La Côte d’Ivoire représente l’échec le plus déprimant d’une tentative de sortie de crise africaine au regard du nombre incalculable de sommets, de Dakar à Pretoria, en passant par Accra ou Libreville, de réunions de la « dernière chance », de Premiers ministres éreintés, de psychodrames liés à la répartition des postes gouvernementaux, à la désignation des membres d’une Commission électorale indépendante, dissoute puis ressuscitée, ou à la validation – finalement inutile – de listes électorales. Tant d’efforts, de temps et d’argent gaspillés pour rien.
Depuis septembre 2002, nous aurons avalé toutes les couleuvres imaginables et serons passés par tous les états: de la peur de l’embrasement généralisé à l’espoir, en passant par l’impatience et la résignation. C’est au moment où nous y croyions le plus que le fragile château de cartes ivoirien s’est écroulé. Il aura suffi d’une simple pichenette, d’un infantile et suicidaire « j’y suis, j’y reste ».

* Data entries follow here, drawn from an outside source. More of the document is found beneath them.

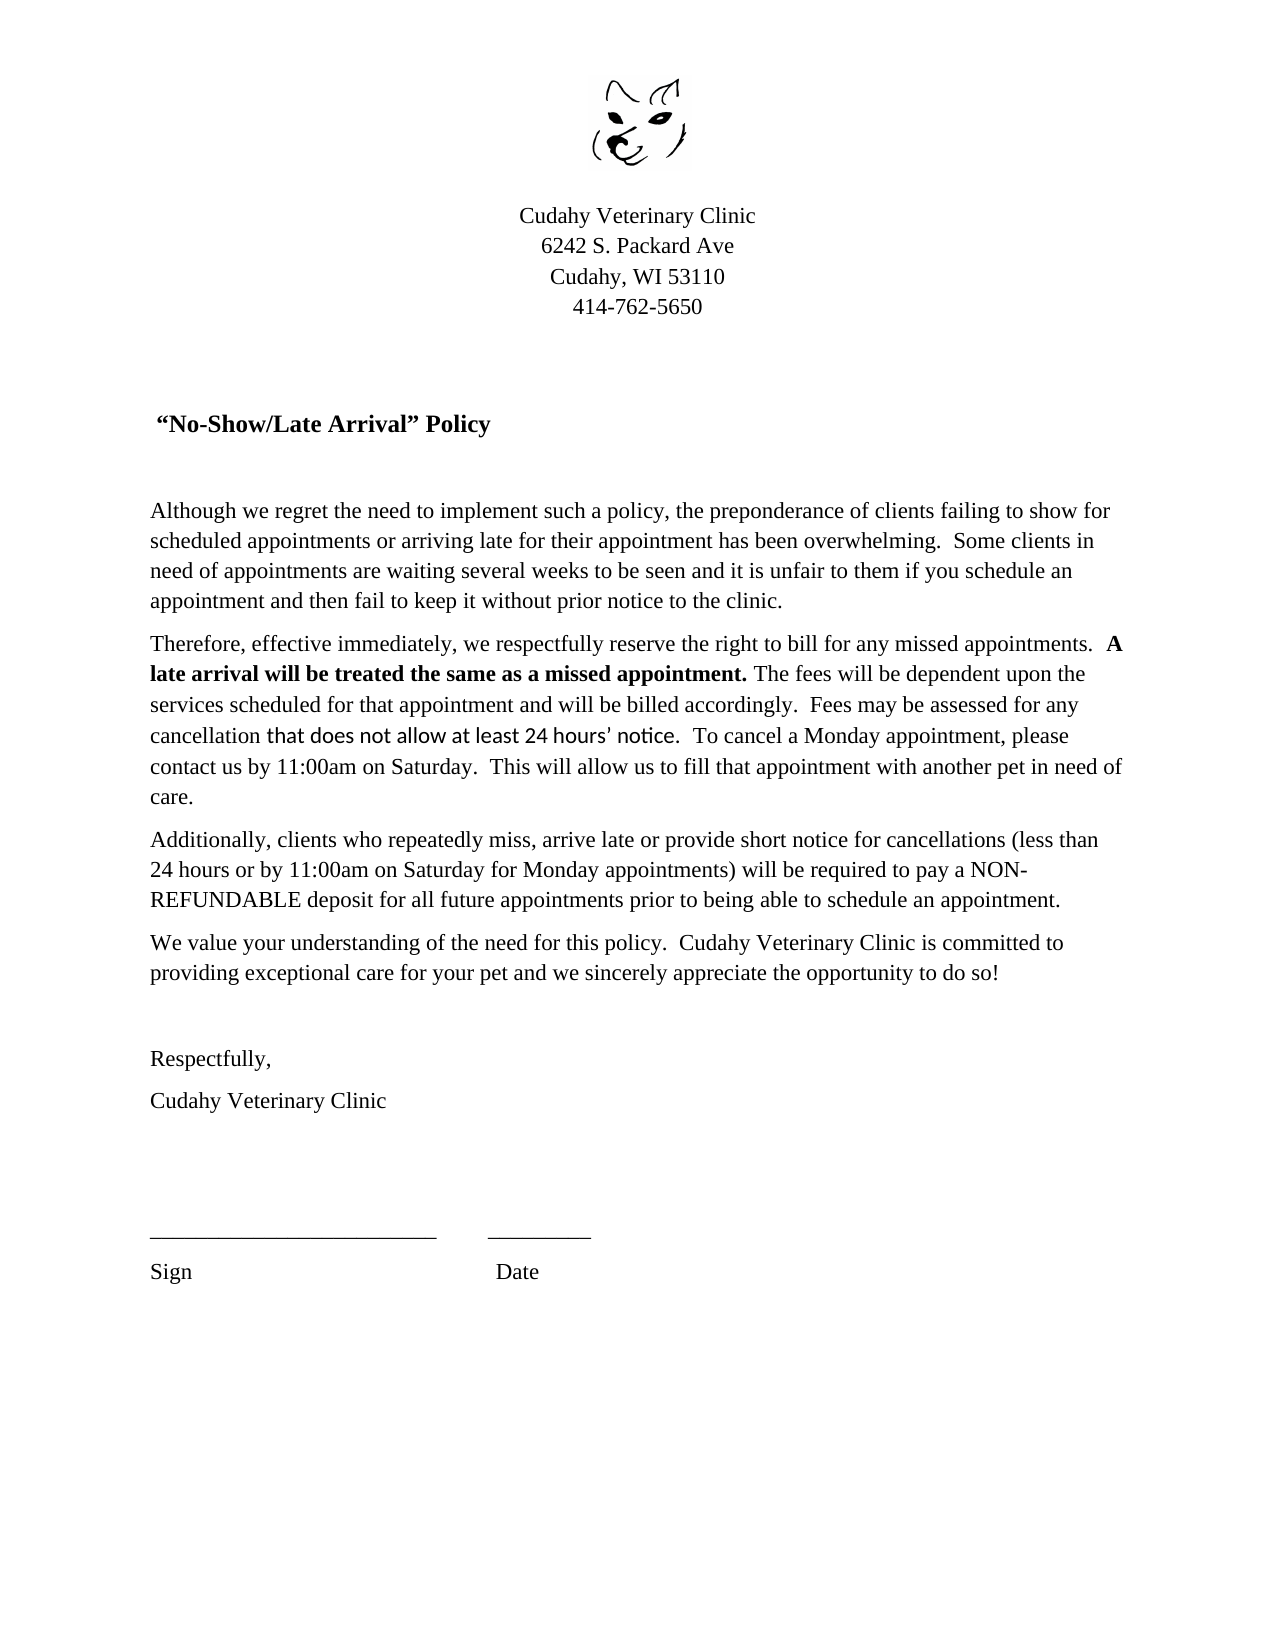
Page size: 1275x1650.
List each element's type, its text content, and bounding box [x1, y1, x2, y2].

text 6242 S. Packard Ave [150, 233, 1125, 259]
text Cudahy Veterinary Clinic [150, 1087, 1125, 1114]
picture [588, 75, 693, 171]
text Sign Date [150, 1258, 1125, 1284]
text We value your understanding of the need for this policy. Cudahy Veterinary Clinic is committed to providing exceptional care for your pet and we sincerely appreciate the opportunity to do so! [150, 929, 1125, 986]
text “No-Show/Late Arrival” Policy [150, 409, 1125, 437]
text Cudahy Veterinary Clinic [150, 202, 1125, 229]
text Although we regret the need to implement such a policy, the preponderance of clients failing to show for scheduled appointments or arriving late for their appointment has been overwhelming. Some clients in need of appointments are waiting several weeks to be seen and it is unfair to them if you schedule an appointment and then fail to keep it without prior notice to the clinic. [150, 497, 1125, 614]
text 414-762-5650 [150, 293, 1125, 319]
text Respectfully, [150, 1045, 1125, 1071]
text Additionally, clients who repeatedly miss, arrive late or provide short notice for cancellations (less than 24 hours or by 11:00am on Saturday for Monday appointments) will be required to pay a NON-REFUNDABLE deposit for all future appointments prior to being able to schedule an appointment. [150, 826, 1125, 913]
text Therefore, effective immediately, we respectfully reserve the right to bill for any missed appointments. A late arrival will be treated the same as a missed appointment. The fees will be dependent upon the services scheduled for that appointment and will be billed accordingly. Fees may be assessed for any cancellation that does not allow at least 24 hours’ notice. To cancel a Monday appointment, please contact us by 11:00am on Saturday. This will allow us to fill that appointment with another pet in need of care. [150, 630, 1125, 809]
text Cudahy, WI 53110 [150, 263, 1125, 289]
text _________________________ _________ [150, 1216, 1125, 1242]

L’UA et la Cedeao sont désormais face à leurs responsabilités. Le temps de l’incantation – « c’est aux Africains de régler leurs problèmes » – est révolu. Il faut agir, d’abord entre Africains, et contraindre Laurent Gbagbo à partir. Pour que de tels coups de force ne soient plus possibles. Et pour que l’exemple donné par le Guinéen Cellou Dalein Diallo, qui a su reconnaître sa défaite et éviter le pire à son pays, devienne la règle.